On the morning of April 23, 1951 — picked on the basis of a favorable weather forecast — Moton’s principal fielded an anonymous phone call, telling him that some of his students were in downtown Farmville causing trouble. He rushed off to deal with the supposed problem. With him out of the way, the students notified teachers that an assembly had been called. Thinking the students were simply messengers —which they were, in a way — the teachers dutifully marched their students off to the auditorium. When the curtain came up, Johns was there on the stage. She asked the teachers to wait outside. Not long afterwards, the entire student body walked out, waving signs that had been made up in advance: “Down with tar paper shacks.”
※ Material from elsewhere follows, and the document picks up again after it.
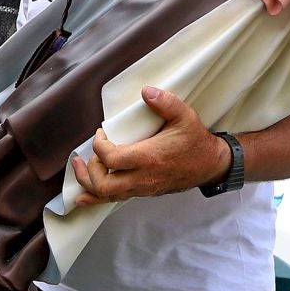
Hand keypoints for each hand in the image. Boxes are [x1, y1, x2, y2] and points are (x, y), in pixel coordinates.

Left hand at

Some students marched downtown to the superintendent’s office. The superintendent vowed to “rain down the wrath of God,” one student remembered. He warned the students that their parents would be arrested for their children’s activism. One student remembered a relative asking that night: How big is the jail? The parents stood with their children. The strike lasted for two turbulent weeks — crosses were burned, some adults did lose their jobs, all surely worse than the hateful online trolling that the Florida students have been subjected to. However, the walk-out had longer-term effects.
The next month, the state’s two best-known civil rights lawyers — Oliver Hill and Spotswood Robinson — filed suit on behalf of the students. The case of Davis v. County School Board of Prince Edward County challenged the legal foundation of segregation. A few years later, it was merged into similar cases around the country, and was part of the landmark Brown v. Board of Education decision.
At the time, few remarked on the fact that it was a 16-year-old who set the Virginia case in motion. The civil rights historian Taylor Branch has remarked: “The idea that non-adults of any race might play a leading role in political events had simply failed to register on anyone.” Yet Barbara Johns did. She went on to college, married, and became a librarian in Philadelphia. She passed away in 1991, unheralded for her teenage bravery. In the years since, though, she has been recognized as an official Virginia hero. The state building that houses the attorney general’s office is named in her honor; her portrait hangs in the governor’s mansion; she is taught in fourth grade Virginia history — to students only a few years younger than she was when she made that history.